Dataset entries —
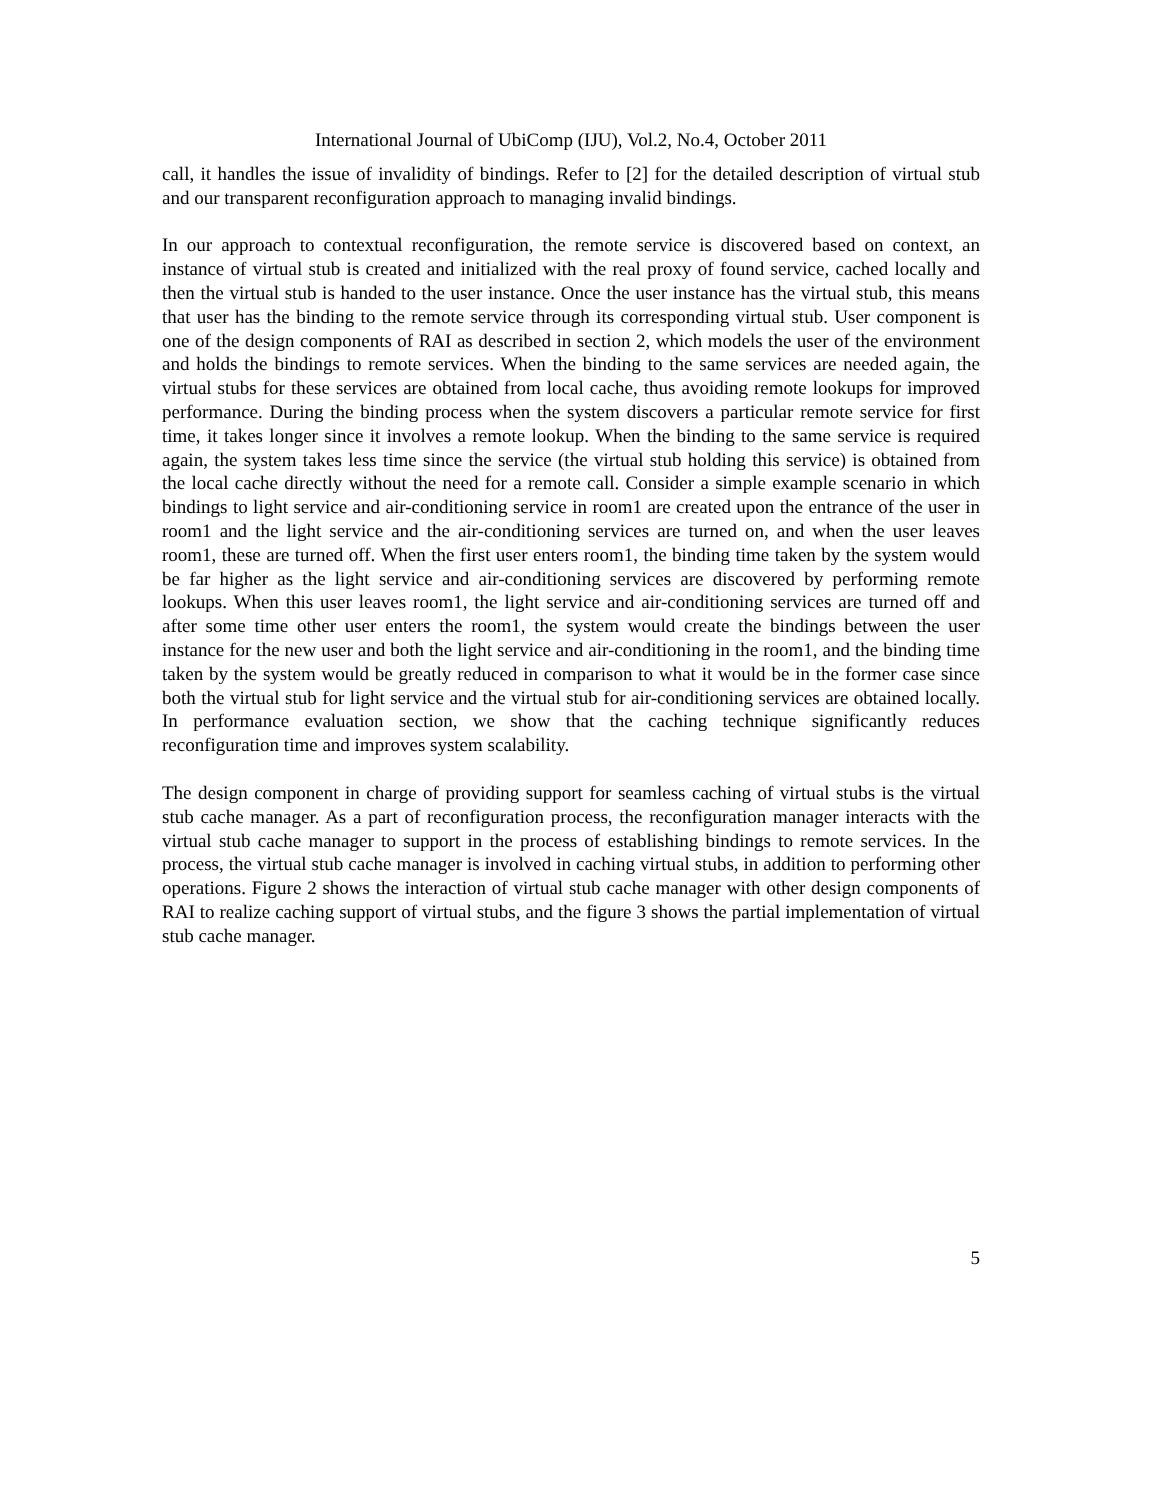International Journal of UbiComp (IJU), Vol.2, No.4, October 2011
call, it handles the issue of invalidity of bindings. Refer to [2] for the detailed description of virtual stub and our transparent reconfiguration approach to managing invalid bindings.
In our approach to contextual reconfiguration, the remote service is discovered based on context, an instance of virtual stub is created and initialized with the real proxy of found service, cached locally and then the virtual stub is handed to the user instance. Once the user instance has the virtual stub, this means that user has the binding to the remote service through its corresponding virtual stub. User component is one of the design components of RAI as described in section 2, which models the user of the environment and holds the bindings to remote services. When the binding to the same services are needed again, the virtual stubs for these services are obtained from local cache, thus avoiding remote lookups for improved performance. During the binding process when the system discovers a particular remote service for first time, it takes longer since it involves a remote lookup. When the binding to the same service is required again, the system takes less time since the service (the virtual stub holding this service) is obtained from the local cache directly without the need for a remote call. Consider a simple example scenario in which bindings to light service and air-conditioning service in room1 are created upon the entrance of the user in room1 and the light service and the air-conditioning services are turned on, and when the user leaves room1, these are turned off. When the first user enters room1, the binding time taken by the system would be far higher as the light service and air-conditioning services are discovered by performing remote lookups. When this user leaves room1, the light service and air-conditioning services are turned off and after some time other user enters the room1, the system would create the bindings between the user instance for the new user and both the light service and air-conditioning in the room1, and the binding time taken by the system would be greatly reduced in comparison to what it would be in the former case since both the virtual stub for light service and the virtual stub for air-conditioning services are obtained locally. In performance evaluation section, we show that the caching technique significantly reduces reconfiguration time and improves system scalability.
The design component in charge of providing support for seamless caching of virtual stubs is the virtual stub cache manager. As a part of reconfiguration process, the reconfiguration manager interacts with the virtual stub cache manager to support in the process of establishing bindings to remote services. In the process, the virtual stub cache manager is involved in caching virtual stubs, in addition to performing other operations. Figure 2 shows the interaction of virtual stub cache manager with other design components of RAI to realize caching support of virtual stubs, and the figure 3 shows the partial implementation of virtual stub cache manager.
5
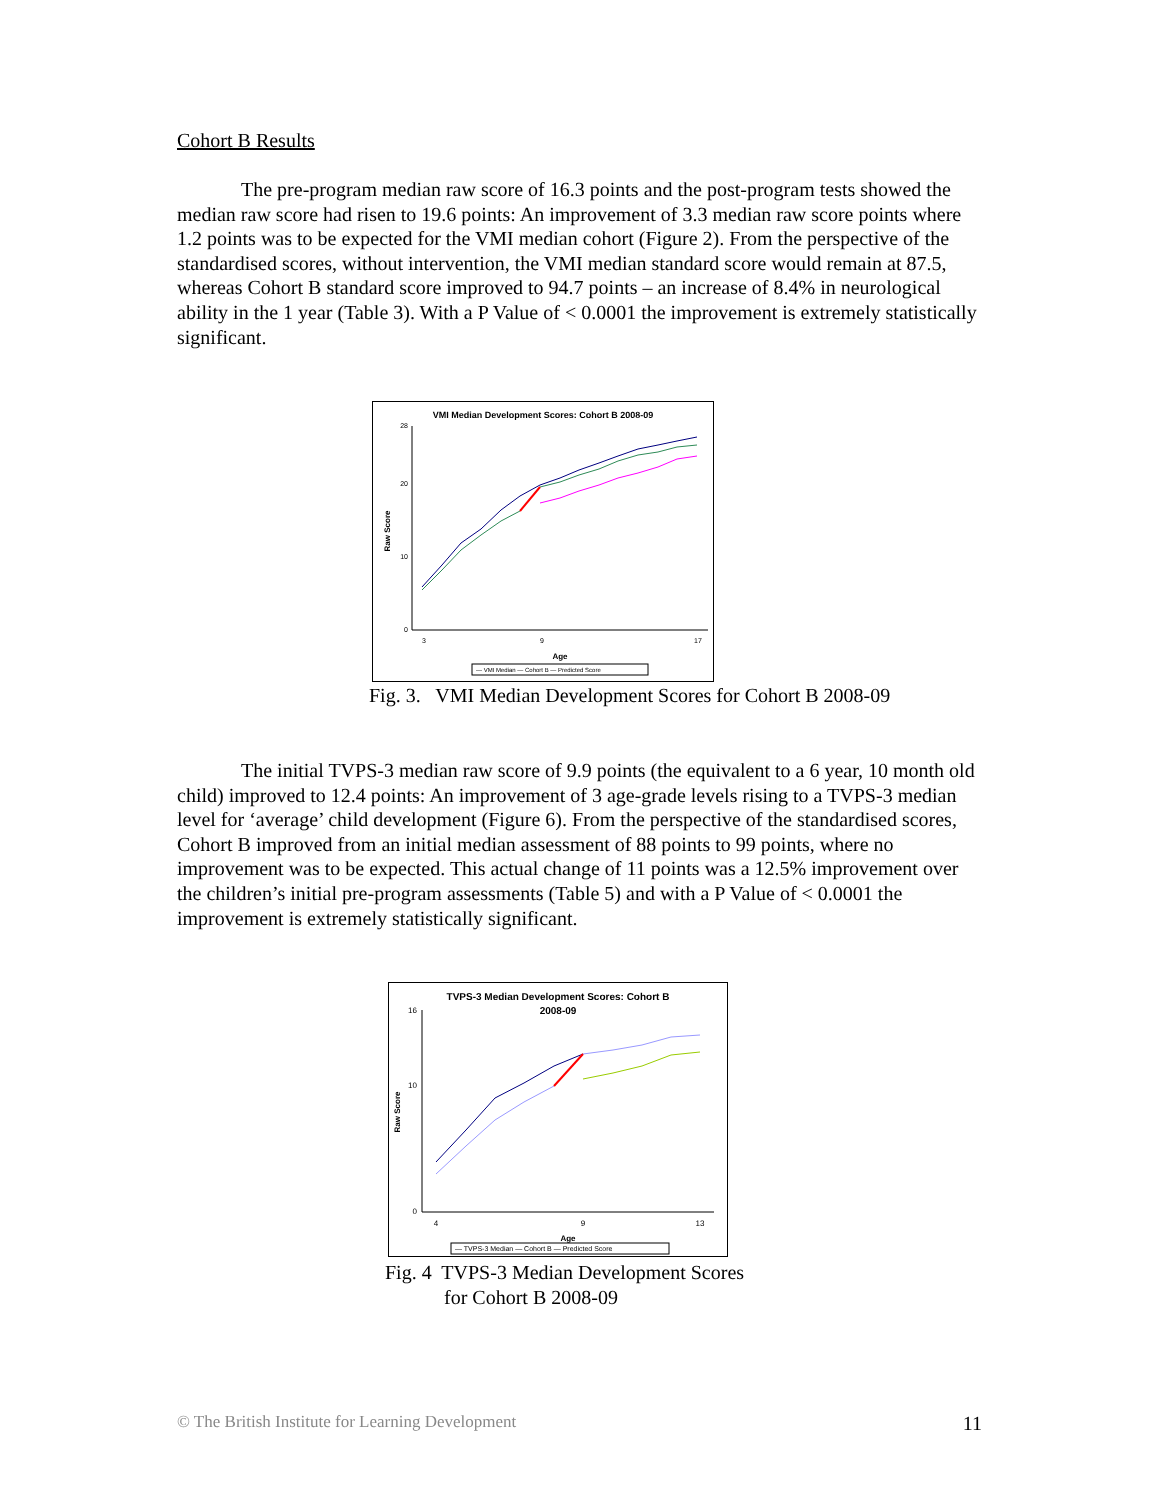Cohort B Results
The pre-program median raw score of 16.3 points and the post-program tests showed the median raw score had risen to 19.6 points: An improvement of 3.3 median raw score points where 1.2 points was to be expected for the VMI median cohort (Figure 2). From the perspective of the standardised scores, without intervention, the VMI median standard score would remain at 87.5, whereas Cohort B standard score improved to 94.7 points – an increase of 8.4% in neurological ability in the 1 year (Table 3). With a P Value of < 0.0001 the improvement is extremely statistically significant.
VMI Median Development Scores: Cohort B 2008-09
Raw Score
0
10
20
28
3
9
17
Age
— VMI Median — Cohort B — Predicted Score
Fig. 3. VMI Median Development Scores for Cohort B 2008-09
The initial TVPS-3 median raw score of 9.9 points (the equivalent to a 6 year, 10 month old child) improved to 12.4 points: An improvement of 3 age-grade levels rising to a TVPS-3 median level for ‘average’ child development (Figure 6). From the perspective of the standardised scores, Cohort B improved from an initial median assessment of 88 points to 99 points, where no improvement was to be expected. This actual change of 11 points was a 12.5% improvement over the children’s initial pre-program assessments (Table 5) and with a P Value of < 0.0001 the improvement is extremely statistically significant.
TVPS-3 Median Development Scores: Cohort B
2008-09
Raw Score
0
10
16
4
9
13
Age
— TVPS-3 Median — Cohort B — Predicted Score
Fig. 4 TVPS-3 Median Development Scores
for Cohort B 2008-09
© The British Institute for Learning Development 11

Problem — Copy out every line in the entries above that holds "Predicted".

Output for this task —
— VMI Median — Cohort B — Predicted Score
— TVPS-3 Median — Cohort B — Predicted Score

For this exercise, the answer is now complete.